*** Task inputs Section Begins ***

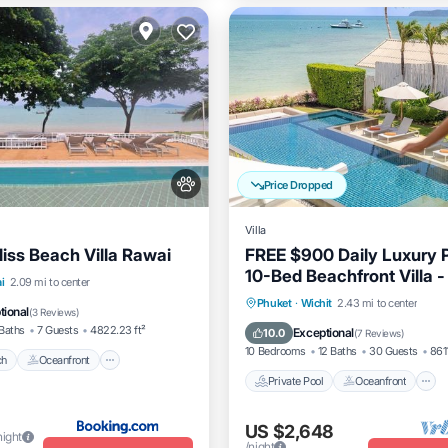
Price Dropped
Villa
liss Beach Villa Rawai
FREE $900 Daily Luxury 
10-Bed Beachfront Villa -
Beach
Oceanfront
i
2.09 mi to center
Pool, Spa & Gym
Private Pool
Oceanfront
Phuket
·
Wichit
2.43 mi to center
Parking
tional
(
3 Reviews
)
Breakfast
Baths
7 Guests
4822.23 ft²
Exceptional
10.0
(
7 Reviews
)
10 Bedrooms
12 Baths
30 Guests
8611
ch
Oceanfront
Private Pool
Oceanfront
US $2,648
night
/night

*** Task inputs Section Ends ***

> Required work: Each record should be given again exactly, with no picture carried over.

> Output for this task:
Price Dropped
Villa
liss Beach Villa Rawai
FREE $900 Daily Luxury 
10-Bed Beachfront Villa -
Beach
Oceanfront
i
2.09 mi to center
Pool, Spa & Gym
Private Pool
Oceanfront
Phuket
·
Wichit
2.43 mi to center
Parking
tional
(
3 Reviews
)
Breakfast
Baths
7 Guests
4822.23 ft²
Exceptional
10.0
(
7 Reviews
)
10 Bedrooms
12 Baths
30 Guests
8611
ch
Oceanfront
Private Pool
Oceanfront
US $2,648
night
/night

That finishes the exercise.